ACTION ITEM: Return the entries exactly. Images are not part of the copy.

THE DATA:
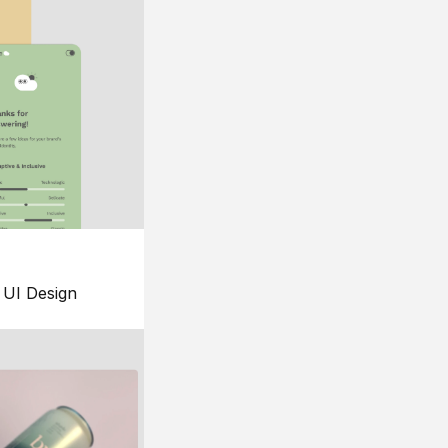
UI Design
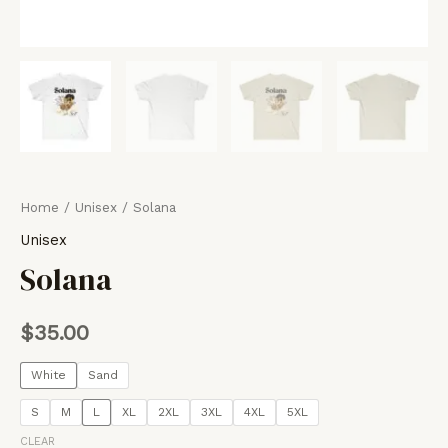
Home
/
Unisex
/ Solana
Unisex
Solana
$
35.00
White
Sand
S
M
L
XL
2XL
3XL
4XL
5XL
CLEAR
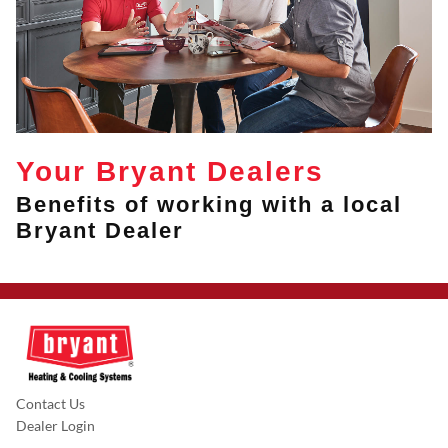
Your Bryant Dealers
Benefits of working with a local
Bryant Dealer
Contact Us
Dealer Login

WRITTEN ANSWER:
UI Design
Home
/
Unisex
/ Solana
Unisex
Solana
$
35.00
White
Sand
S
M
L
XL
2XL
3XL
4XL
5XL
CLEAR
Your Bryant Dealers
Benefits of working with a local
Bryant Dealer
Contact Us
Dealer Login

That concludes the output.